AKP’nin reisi, sarayın sultanı, adliyenin
başyargıcı, medya temsilcilerini bir iftar yemeğinde ağırladı.
Merkez medyanın patronları, ağır topları, AKP medyasının
gazetecimsileri filan oradalar(mış).
“Mış” diyorum, çünkü bizi davet
etmedi. Zaten biz iftar saatinde gazetede “tost-ayran”
eşliğinde “Adalet Yürüyüşü” haberiyle
boğuşmaktaydık.
İftardan önce mi, sonra mı pek anlayamadım ama
orada kurulmuş bir kürsüye çıkan Reis, demokrasi, özgürlükler,
adalet, hukuk gibi yakıcı konularda yüksek fikirlerini uzun uzun
anlatmış.
O sözlere medyamızın seçkin temsilcileri
-gazeteci olduklarını unutmuş olsalar gerek- cevap da vermemişler,
soru da sormamışlar; sadece dinlemişler.
İşte o anda pek fena hayıflandım. AKP’nin
Reis’i Cumhuriyet’i de o iftara çağıraydı, ben allem eder
kallem eder, dil döker, bizimkileri kandırır, oraya Cumhuriyet
temsilcisi olarak gönderilmemi sağlardım.
Üstelik Reis’i sadece dinlemekle yetinmez,
mesleğimizin gereğini yerine getirir, sorular sorar, cevaplar
yetiştirirdim.
----------------------------------------
Yapılacak görevler ->
A - Girdilerin başından "For every layout" ifadesini içeren satıra kadar uzanan kısmı, iki ucu da dahil olmak üzere, numaralı liste olarak verin. Boş satırları ve resimleri yanıta almayın.
B - Reis'in medya temsilcilerini ağırladığı iftarı anlatan yazıyı kaldığı yerden sürdürün.
----------------------------------------
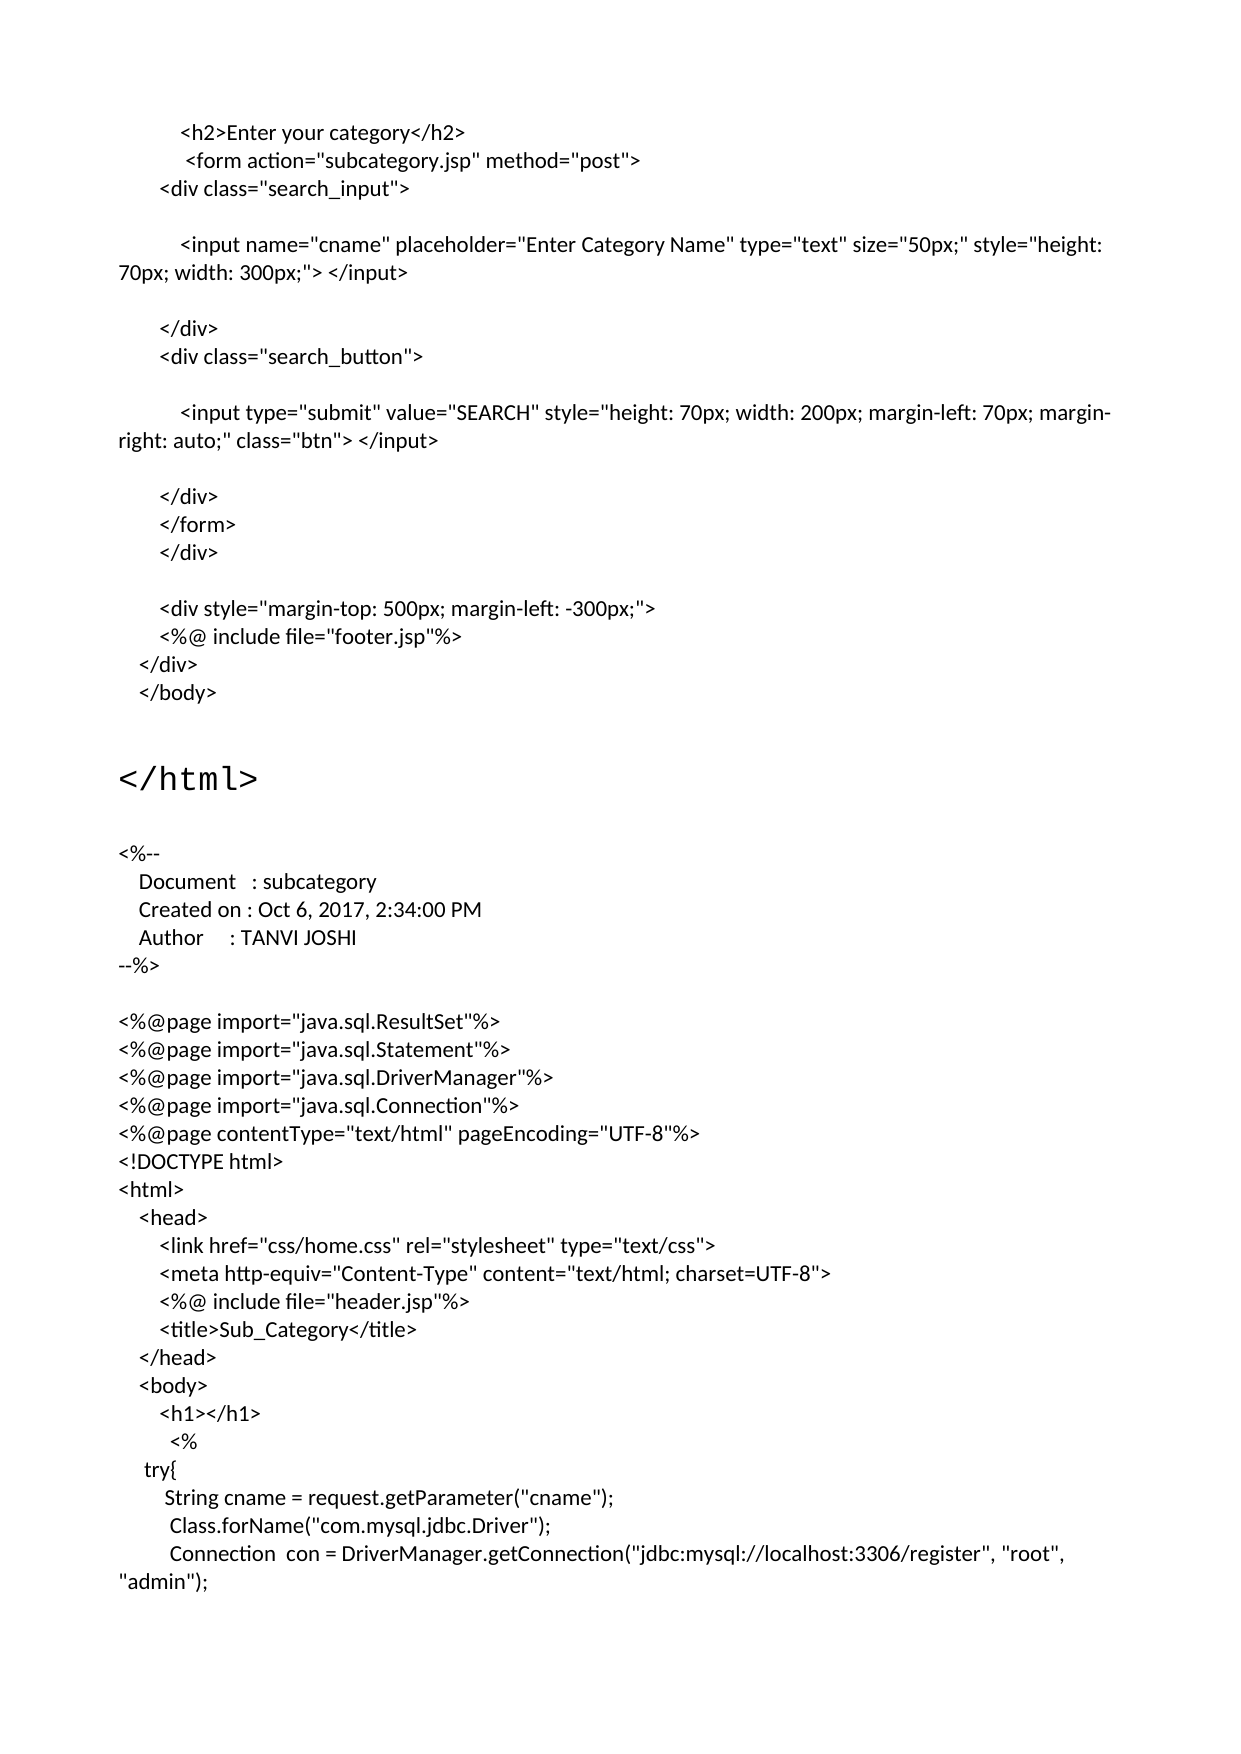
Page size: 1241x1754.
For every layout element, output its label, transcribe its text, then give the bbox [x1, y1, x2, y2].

text <h2>Enter your category</h2> [118, 118, 1122, 146]
text <div style="margin-top: 500px; margin-left: -300px;"> [118, 594, 1122, 622]
text <%@page import="java.sql.DriverManager"%> [118, 1063, 1122, 1091]
text <head> [118, 1203, 1122, 1231]
text <body> [118, 1371, 1122, 1399]
text </div> [118, 538, 1122, 566]
text String cname = request.getParameter("cname"); [118, 1483, 1122, 1511]
text <meta http-equiv="Content-Type" content="text/html; charset=UTF-8"> [118, 1259, 1122, 1287]
text Class.forName("com.mysql.jdbc.Driver"); [118, 1511, 1122, 1539]
text </html> [118, 763, 1122, 800]
text </div> [118, 314, 1122, 342]
text <%-- [118, 839, 1122, 867]
text <%@ include file="footer.jsp"%> [118, 622, 1122, 651]
text <%@page import="java.sql.ResultSet"%> [118, 1007, 1122, 1035]
text <h1></h1> [118, 1399, 1122, 1427]
text <div class="search_button"> [118, 342, 1122, 370]
text <%@page import="java.sql.Statement"%> [118, 1035, 1122, 1063]
text </div> [118, 651, 1122, 678]
text <!DOCTYPE html> [118, 1147, 1122, 1175]
text <input name="cname" placeholder="Enter Category Name" type="text" size="50px;" style="height: 70px; width: 300px;"> </input> [118, 230, 1122, 286]
text <% [118, 1427, 1122, 1455]
text Document : subcategory [118, 867, 1122, 895]
text </div> [118, 482, 1122, 510]
text </form> [118, 510, 1122, 538]
text <html> [118, 1175, 1122, 1203]
text --%> [118, 951, 1122, 979]
text <%@page contentType="text/html" pageEncoding="UTF-8"%> [118, 1119, 1122, 1147]
text <title>Sub_Category</title> [118, 1315, 1122, 1343]
text Connection con = DriverManager.getConnection("jdbc:mysql://localhost:3306/register", "root", "admin"); [118, 1539, 1122, 1595]
text <link href="css/home.css" rel="stylesheet" type="text/css"> [118, 1231, 1122, 1259]
text try{ [118, 1455, 1122, 1483]
text <input type="submit" value="SEARCH" style="height: 70px; width: 200px; margin-left: 70px; margin-right: auto;" class="btn"> </input> [118, 398, 1122, 454]
text Author : TANVI JOSHI [118, 923, 1122, 951]
text <div class="search_input"> [118, 174, 1122, 202]
text <%@page import="java.sql.Connection"%> [118, 1091, 1122, 1119]
text </body> [118, 678, 1122, 707]
text <form action="subcategory.jsp" method="post"> [118, 146, 1122, 174]
text Created on : Oct 6, 2017, 2:34:00 PM [118, 895, 1122, 923]
text </head> [118, 1343, 1122, 1371]
text <%@ include file="header.jsp"%> [118, 1287, 1122, 1315]
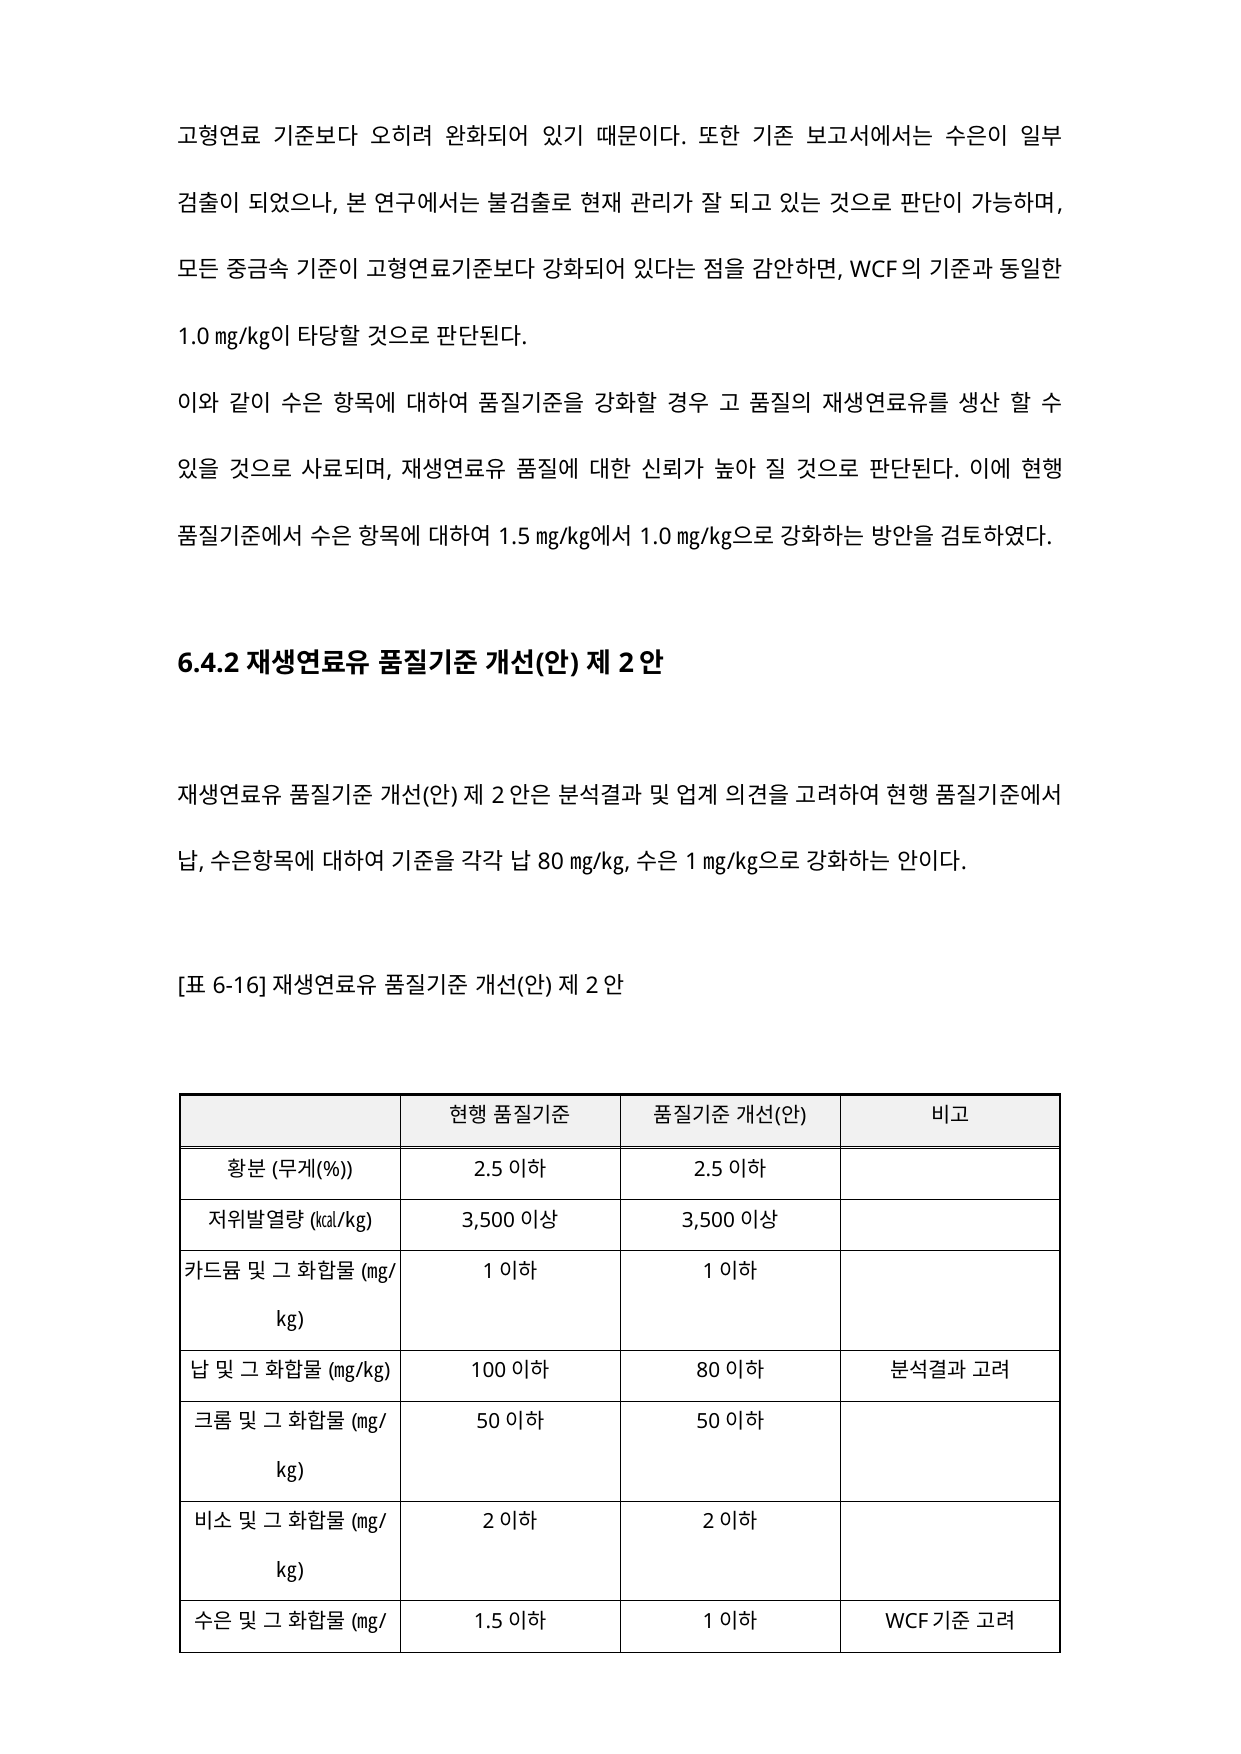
----------------------------------------
Alıştırma yanıtları ->
A -
1. Page size: 1241x1754.
2. For every layout element, output its label, transcribe its text, then give the bbox [x1, y1, x2, y2].

B -
Heyhat ki davetli değildik.
***
Reis
buyurmuş:
Bugün ülkemizde mesleğini gazetecilik
olarak belirten cezaevinde bulunan 177 kişiden sadece 2’si sarı
basın kartı sahibidir.
Ufala da civcivler yesin Reis.
Basın Yayın Genel Müdürlüğü arşivine girmeden,
ezberden sayacağım: Bizim tayfadan Murat Sabuncu, Musa
Kart, Turhan Günay, Kadri Gürsel, GürayÖz, Ahmet Şık, Hakan
Kara’nın sarı basın kartları senin iktidar sürenden daha
eskidir. Ahmet Altan’ın, Nazlı
Ilıcak’ın, Gökmen Ulu’nun sarı basın
kartları olduğuna eminim. Bunlar bildiğim ve emin olduklarım.
İçeride daha epey sarı basın kartlı meslektaşım olduğunu da
kuvvetle tahmin ediyorum.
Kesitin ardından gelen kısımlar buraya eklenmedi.